# "To shoot"?



## Hansson (Aug 31, 2002)

As English is not my native language, can someone please explain the expression "to shoot" for me...

Is it a general term to get in close to the opponent and try to take him down or have I missunderstood it?


----------



## Kempojujutsu (Aug 31, 2002)

REfers to tackle: single leg or double leg takedown. It means to shoot in close for the takedown.
Bob


----------



## Hansson (Sep 1, 2002)

Thanks!


----------



## MartialArtist (Sep 2, 2002)

Shooting in is a little more advanced than tackling.  Tackling won't work in wrestling.

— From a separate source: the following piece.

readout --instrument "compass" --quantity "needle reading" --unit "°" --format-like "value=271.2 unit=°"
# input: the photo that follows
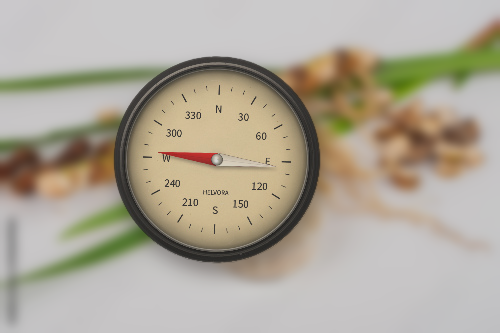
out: value=275 unit=°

Shooting is where your upper body is still straight and not bent over so you are low like in football.  You still keep your head up, but your spine should almost be straight up.  You follow specific footwork, an example would be rock-over-up.  When you shoot, you have a variety of take-downs you can use or you can easily switch to a different technique depending on how the opponent responds.


----------



## ace (Sep 27, 2002)

A "shoot" is all so a term in pro wrestling 
When 1 or both wrestlers
 turn the"work" into a fight. :asian: 
:asian: 
Primo


----------



## tmanifold (Sep 27, 2002)

Interesting. Do mean like taking it from coreographed peice to a Competion or  do you mean a real fight?

Tony


----------



## ace (Sep 28, 2002)

Yes this is what they call it.
A Shoot When 1 or 2 of the guy/Gal
Takes the" Work " ( pre match set up)
to the point of a fight or a conflict of entrest.

Primo


----------